(Excerpts from a dataset)
--------------------------------------------------

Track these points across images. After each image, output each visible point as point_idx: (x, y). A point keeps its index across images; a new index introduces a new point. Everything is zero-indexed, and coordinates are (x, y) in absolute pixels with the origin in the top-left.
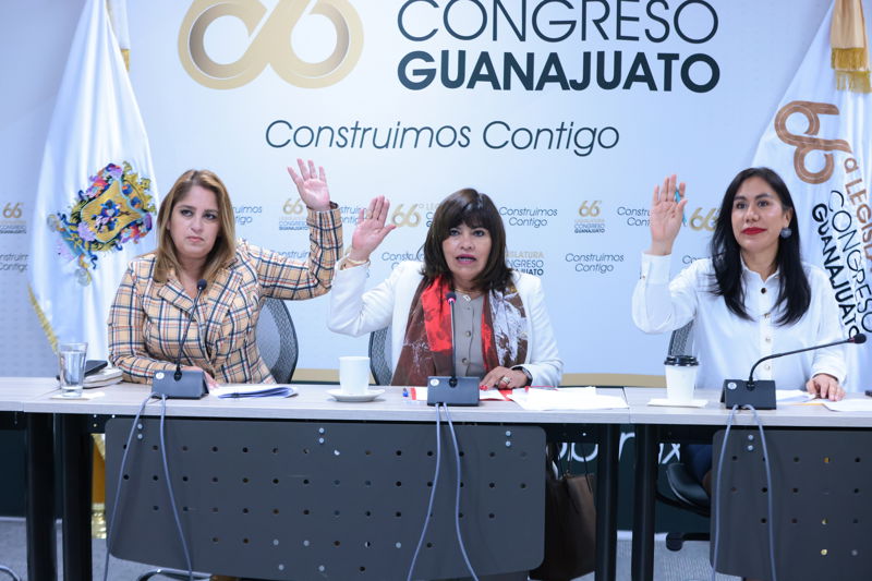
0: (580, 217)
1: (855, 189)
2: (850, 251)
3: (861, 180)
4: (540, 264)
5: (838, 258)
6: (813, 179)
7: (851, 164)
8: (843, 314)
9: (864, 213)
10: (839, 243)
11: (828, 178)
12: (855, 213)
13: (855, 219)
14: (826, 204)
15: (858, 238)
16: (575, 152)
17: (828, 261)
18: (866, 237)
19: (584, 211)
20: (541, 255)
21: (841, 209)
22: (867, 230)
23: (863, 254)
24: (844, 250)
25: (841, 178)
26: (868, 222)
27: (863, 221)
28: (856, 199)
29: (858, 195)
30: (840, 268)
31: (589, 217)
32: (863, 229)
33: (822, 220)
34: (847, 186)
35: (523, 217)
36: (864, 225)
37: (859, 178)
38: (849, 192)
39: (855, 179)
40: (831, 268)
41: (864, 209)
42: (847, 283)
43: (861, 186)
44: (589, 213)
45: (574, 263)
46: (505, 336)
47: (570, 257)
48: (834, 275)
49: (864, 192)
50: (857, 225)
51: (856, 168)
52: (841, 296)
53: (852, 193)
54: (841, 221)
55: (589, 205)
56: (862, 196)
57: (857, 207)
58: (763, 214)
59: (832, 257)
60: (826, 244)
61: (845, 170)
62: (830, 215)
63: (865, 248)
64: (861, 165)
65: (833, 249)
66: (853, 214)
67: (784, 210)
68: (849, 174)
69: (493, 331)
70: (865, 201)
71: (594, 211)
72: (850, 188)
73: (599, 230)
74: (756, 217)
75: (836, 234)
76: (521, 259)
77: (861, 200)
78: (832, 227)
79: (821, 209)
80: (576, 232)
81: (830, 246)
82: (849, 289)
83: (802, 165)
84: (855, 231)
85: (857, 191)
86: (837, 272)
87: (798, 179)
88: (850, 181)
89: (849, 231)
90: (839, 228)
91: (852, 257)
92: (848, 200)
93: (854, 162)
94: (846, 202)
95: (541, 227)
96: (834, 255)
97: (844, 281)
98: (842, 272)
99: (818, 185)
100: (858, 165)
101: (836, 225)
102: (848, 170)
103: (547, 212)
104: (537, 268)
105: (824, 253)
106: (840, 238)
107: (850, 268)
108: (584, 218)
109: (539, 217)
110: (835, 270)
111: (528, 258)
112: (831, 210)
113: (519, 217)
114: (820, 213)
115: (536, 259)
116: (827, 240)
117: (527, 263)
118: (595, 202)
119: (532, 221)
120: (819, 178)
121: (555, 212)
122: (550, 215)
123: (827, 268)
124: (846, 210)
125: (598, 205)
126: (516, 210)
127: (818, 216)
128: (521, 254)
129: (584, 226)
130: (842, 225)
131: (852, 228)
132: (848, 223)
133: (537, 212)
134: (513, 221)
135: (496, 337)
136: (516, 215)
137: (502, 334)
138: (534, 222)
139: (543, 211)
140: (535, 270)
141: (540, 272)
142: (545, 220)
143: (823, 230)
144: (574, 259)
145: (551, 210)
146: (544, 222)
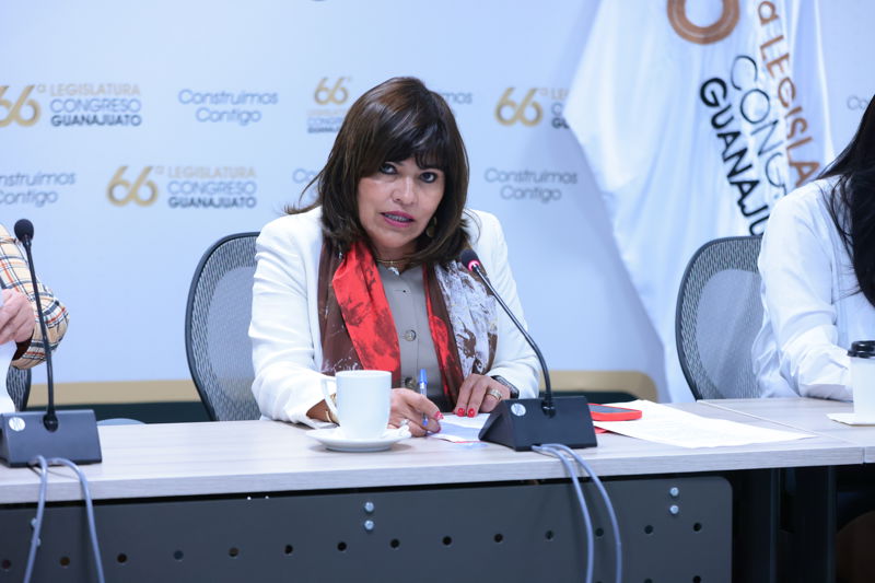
0: (316, 106)
1: (774, 52)
2: (768, 155)
3: (780, 38)
4: (250, 188)
5: (750, 166)
6: (701, 36)
7: (767, 11)
9: (786, 91)
10: (750, 141)
11: (727, 33)
12: (775, 92)
13: (775, 102)
14: (725, 78)
15: (783, 129)
17: (733, 173)
18: (790, 130)
19: (323, 96)
21: (754, 86)
22: (791, 120)
23: (785, 159)
24: (760, 153)
25: (752, 33)
26: (792, 106)
27: (786, 105)
28: (776, 69)
29: (778, 62)
30: (754, 184)
31: (331, 106)
32: (786, 117)
33: (716, 104)
34: (762, 47)
35: (220, 108)
36: (786, 111)
37: (779, 33)
38: (764, 57)
39: (774, 36)
40: (740, 184)
41: (787, 85)
42: (766, 207)
43: (782, 48)
44: (332, 98)
46: (471, 334)
47: (299, 175)
48: (744, 195)
49: (786, 57)
50: (779, 111)
51: (774, 17)
53: (770, 59)
54: (754, 105)
55: (330, 84)
56: (784, 63)
57: (777, 81)
59: (740, 167)
60: (728, 145)
61: (757, 21)
62: (733, 94)
63: (789, 148)
64: (781, 11)
65: (742, 153)
66: (773, 93)
68: (765, 27)
69: (450, 328)
70: (789, 72)
71: (339, 96)
72: (767, 51)
75: (746, 128)
76: (218, 179)
77: (782, 70)
78: (738, 116)
79: (716, 87)
81: (736, 147)
83: (682, 13)
84: (775, 123)
85: (776, 56)
86: (750, 190)
87: (676, 36)
88: (766, 40)
89: (767, 121)
90: (752, 118)
91: (773, 165)
92: (763, 70)
93: (773, 7)
94: (762, 75)
95: (251, 124)
96: (745, 162)
97: (760, 205)
98: (757, 190)
99: (709, 47)
100: (777, 13)
101: (746, 112)
102: (764, 21)
103: (261, 98)
104: (245, 195)
105: (726, 160)
106: (754, 133)
107: (771, 182)
108: (323, 107)
109: (247, 106)
110: (746, 188)
111: (228, 180)
112: (739, 88)
113: (213, 107)
114: (713, 93)
115: (244, 180)
116: (729, 139)
117: (228, 187)
118: (341, 79)
119: (235, 115)
120: (710, 35)
121: (273, 98)
122: (266, 103)
123: (732, 183)
124: (761, 88)
125: (345, 84)
126: (208, 95)
127: (710, 98)
128: (218, 173)
129: (322, 121)
130: (756, 113)
131: (771, 118)
132: (766, 110)
133: (243, 98)
134: (204, 114)
135: (458, 339)
136: (208, 104)
137: (466, 331)
138: (239, 116)
139: (253, 96)
140: (242, 199)
141: (250, 202)
142: (257, 112)
143: (720, 120)
144: (307, 179)
145: (266, 94)
146: (256, 116)
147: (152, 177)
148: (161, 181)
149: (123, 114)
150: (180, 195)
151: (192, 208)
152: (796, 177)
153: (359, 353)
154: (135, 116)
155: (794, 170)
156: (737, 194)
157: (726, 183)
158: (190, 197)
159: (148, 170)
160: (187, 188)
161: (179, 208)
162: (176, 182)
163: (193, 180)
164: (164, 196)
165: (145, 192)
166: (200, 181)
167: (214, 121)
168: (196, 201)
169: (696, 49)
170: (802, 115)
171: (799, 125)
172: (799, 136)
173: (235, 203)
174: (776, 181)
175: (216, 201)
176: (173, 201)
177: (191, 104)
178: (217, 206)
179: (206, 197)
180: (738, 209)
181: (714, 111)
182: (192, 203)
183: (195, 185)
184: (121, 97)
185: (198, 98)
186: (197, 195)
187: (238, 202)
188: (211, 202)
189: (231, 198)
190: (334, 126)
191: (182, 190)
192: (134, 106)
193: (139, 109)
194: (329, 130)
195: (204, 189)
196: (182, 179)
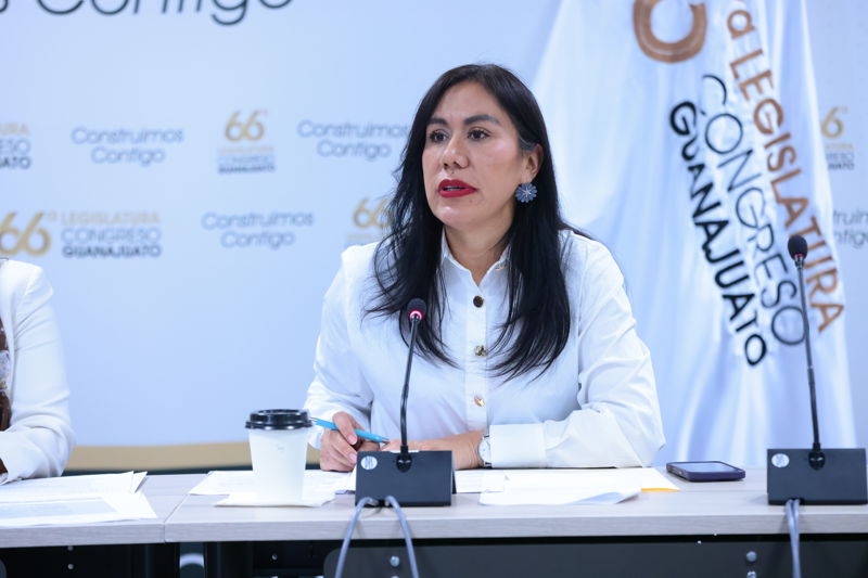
0: (225, 143)
1: (749, 70)
2: (738, 191)
3: (759, 52)
4: (153, 235)
5: (717, 204)
6: (669, 53)
7: (740, 21)
8: (731, 311)
9: (768, 115)
10: (717, 175)
11: (697, 50)
12: (750, 117)
13: (751, 130)
14: (694, 100)
15: (758, 163)
16: (215, 18)
17: (699, 212)
18: (774, 162)
19: (235, 132)
20: (155, 218)
21: (722, 110)
22: (775, 149)
23: (769, 195)
24: (730, 189)
25: (721, 49)
26: (777, 132)
27: (767, 131)
28: (752, 89)
29: (755, 81)
30: (722, 224)
31: (245, 143)
32: (767, 146)
33: (686, 132)
34: (733, 65)
35: (119, 147)
36: (768, 139)
37: (756, 47)
38: (736, 76)
39: (749, 50)
40: (705, 225)
41: (769, 108)
42: (736, 252)
43: (762, 64)
44: (245, 134)
45: (218, 232)
47: (211, 221)
48: (711, 237)
49: (767, 74)
50: (756, 139)
51: (750, 28)
52: (726, 278)
53: (744, 77)
54: (722, 133)
55: (243, 119)
56: (764, 83)
57: (753, 104)
58: (474, 157)
59: (706, 205)
60: (696, 178)
61: (728, 34)
62: (702, 121)
63: (774, 183)
64: (761, 22)
65: (707, 189)
66: (747, 117)
67: (522, 147)
68: (737, 42)
70: (774, 94)
71: (254, 131)
72: (740, 69)
73: (263, 166)
74: (461, 161)
75: (712, 160)
76: (117, 226)
77: (760, 90)
78: (705, 146)
79: (686, 112)
80: (222, 170)
81: (702, 182)
82: (741, 263)
83: (648, 28)
84: (749, 152)
85: (753, 73)
86: (718, 232)
87: (640, 54)
88: (740, 55)
89: (738, 151)
90: (719, 147)
91: (745, 202)
92: (735, 91)
93: (748, 16)
94: (732, 96)
96: (711, 199)
97: (730, 249)
98: (726, 232)
99: (679, 66)
100: (754, 23)
101: (712, 141)
102: (736, 33)
103: (164, 136)
104: (148, 243)
105: (693, 196)
106: (721, 165)
107: (743, 222)
108: (235, 145)
109: (150, 145)
110: (713, 229)
111: (129, 226)
112: (703, 113)
113: (110, 147)
114: (684, 120)
115: (147, 227)
116: (696, 171)
117: (129, 234)
118: (256, 114)
119: (135, 155)
120: (680, 52)
121: (178, 136)
122: (170, 141)
123: (697, 224)
124: (732, 112)
125: (260, 118)
126: (104, 133)
127: (680, 125)
128: (117, 218)
129: (235, 160)
130: (726, 141)
131: (744, 147)
132: (737, 137)
133: (144, 136)
134: (100, 155)
136: (104, 142)
138: (140, 156)
139: (155, 133)
140: (145, 247)
141: (154, 250)
142: (160, 151)
143: (690, 151)
144: (218, 224)
145: (171, 132)
146: (159, 156)
147: (44, 224)
148: (54, 229)
149: (10, 157)
150: (75, 244)
151: (89, 259)
152: (785, 216)
154: (22, 159)
155: (783, 208)
156: (703, 237)
157: (691, 223)
158: (86, 246)
159: (39, 216)
160: (83, 235)
161: (74, 259)
162: (69, 230)
163: (90, 227)
164: (57, 244)
165: (36, 241)
166: (98, 228)
167: (113, 161)
168: (93, 250)
169: (663, 68)
170: (791, 142)
171: (788, 155)
172: (788, 167)
173: (137, 251)
174: (750, 220)
175: (116, 248)
176: (69, 251)
177: (86, 144)
178: (118, 255)
179: (104, 245)
180: (702, 254)
181: (685, 139)
182: (89, 251)
183: (92, 233)
184: (8, 137)
185: (93, 137)
186: (94, 243)
187: (141, 250)
188: (110, 251)
189: (132, 246)
190: (250, 165)
191: (77, 237)
192: (23, 146)
193: (28, 149)
194: (244, 169)
195: (102, 236)
196: (77, 226)
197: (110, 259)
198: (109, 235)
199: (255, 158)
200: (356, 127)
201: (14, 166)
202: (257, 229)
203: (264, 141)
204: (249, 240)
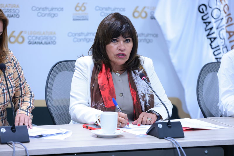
0: (75, 12)
4: (54, 38)
9: (226, 9)
10: (214, 25)
13: (223, 12)
14: (206, 4)
17: (209, 35)
19: (78, 9)
20: (55, 33)
24: (217, 28)
27: (226, 13)
30: (215, 38)
31: (80, 12)
32: (226, 17)
33: (203, 12)
35: (45, 12)
40: (210, 39)
41: (226, 6)
44: (80, 9)
45: (72, 38)
46: (144, 94)
47: (70, 34)
48: (212, 42)
52: (216, 53)
54: (216, 13)
55: (80, 5)
57: (223, 5)
60: (207, 26)
66: (222, 9)
70: (227, 2)
71: (83, 8)
73: (85, 19)
75: (213, 20)
77: (225, 2)
78: (210, 16)
79: (204, 7)
80: (74, 20)
81: (209, 27)
82: (219, 49)
86: (214, 41)
92: (219, 2)
94: (218, 3)
95: (55, 18)
103: (58, 9)
104: (52, 41)
105: (206, 30)
106: (215, 22)
107: (220, 38)
108: (78, 12)
109: (54, 12)
110: (212, 40)
111: (47, 36)
112: (211, 8)
113: (43, 12)
114: (202, 9)
115: (52, 36)
116: (207, 24)
117: (47, 38)
118: (84, 3)
119: (50, 15)
121: (62, 9)
122: (59, 11)
123: (208, 38)
124: (218, 7)
125: (85, 5)
126: (41, 8)
127: (201, 10)
128: (44, 33)
129: (78, 17)
130: (217, 15)
131: (221, 17)
132: (219, 14)
133: (52, 9)
134: (40, 14)
135: (140, 96)
136: (41, 11)
137: (142, 93)
138: (51, 15)
139: (55, 8)
140: (51, 42)
141: (54, 43)
142: (57, 14)
143: (204, 18)
144: (72, 36)
145: (60, 8)
146: (56, 15)
147: (23, 34)
148: (26, 36)
149: (14, 14)
150: (32, 41)
151: (35, 45)
152: (228, 36)
153: (104, 100)
154: (17, 15)
155: (228, 34)
156: (209, 42)
157: (206, 38)
158: (35, 41)
159: (22, 32)
160: (34, 38)
161: (31, 45)
162: (31, 37)
163: (36, 35)
164: (26, 41)
165: (20, 40)
166: (38, 36)
167: (43, 16)
168: (37, 42)
170: (231, 16)
171: (230, 19)
172: (230, 23)
173: (49, 43)
174: (222, 37)
175: (43, 42)
176: (30, 43)
177: (36, 11)
178: (44, 44)
179: (40, 41)
180: (210, 47)
181: (202, 15)
182: (36, 43)
183: (36, 38)
184: (13, 8)
185: (38, 9)
186: (37, 40)
187: (50, 43)
188: (42, 43)
189: (48, 41)
190: (81, 18)
191: (32, 39)
192: (17, 11)
193: (19, 12)
194: (80, 20)
195: (39, 39)
196: (32, 35)
197: (41, 45)
198: (41, 38)
199: (83, 17)
200: (111, 8)
201: (15, 17)
202: (83, 37)
203: (86, 12)
204: (80, 40)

--------------------------------------------------

→ DIRECTIONS FOR THIS TASK:
Rewrite the lines of the records from the line with "147: (152, 177)" to the line with "196: (182, 179)", replacing "(192, 208)" with "(193, 208)" and leaving everything else unchanged.

→ COMPLETED EXERCISE:
147: (152, 177)
148: (161, 181)
149: (123, 114)
150: (180, 195)
151: (193, 208)
152: (796, 177)
153: (359, 353)
154: (135, 116)
155: (794, 170)
156: (737, 194)
157: (726, 183)
158: (190, 197)
159: (148, 170)
160: (187, 188)
161: (179, 208)
162: (176, 182)
163: (193, 180)
164: (164, 196)
165: (145, 192)
166: (200, 181)
167: (214, 121)
168: (196, 201)
169: (696, 49)
170: (802, 115)
171: (799, 125)
172: (799, 136)
173: (235, 203)
174: (776, 181)
175: (216, 201)
176: (173, 201)
177: (191, 104)
178: (217, 206)
179: (206, 197)
180: (738, 209)
181: (714, 111)
182: (192, 203)
183: (195, 185)
184: (121, 97)
185: (198, 98)
186: (197, 195)
187: (238, 202)
188: (211, 202)
189: (231, 198)
190: (334, 126)
191: (182, 190)
192: (134, 106)
193: (139, 109)
194: (329, 130)
195: (204, 189)
196: (182, 179)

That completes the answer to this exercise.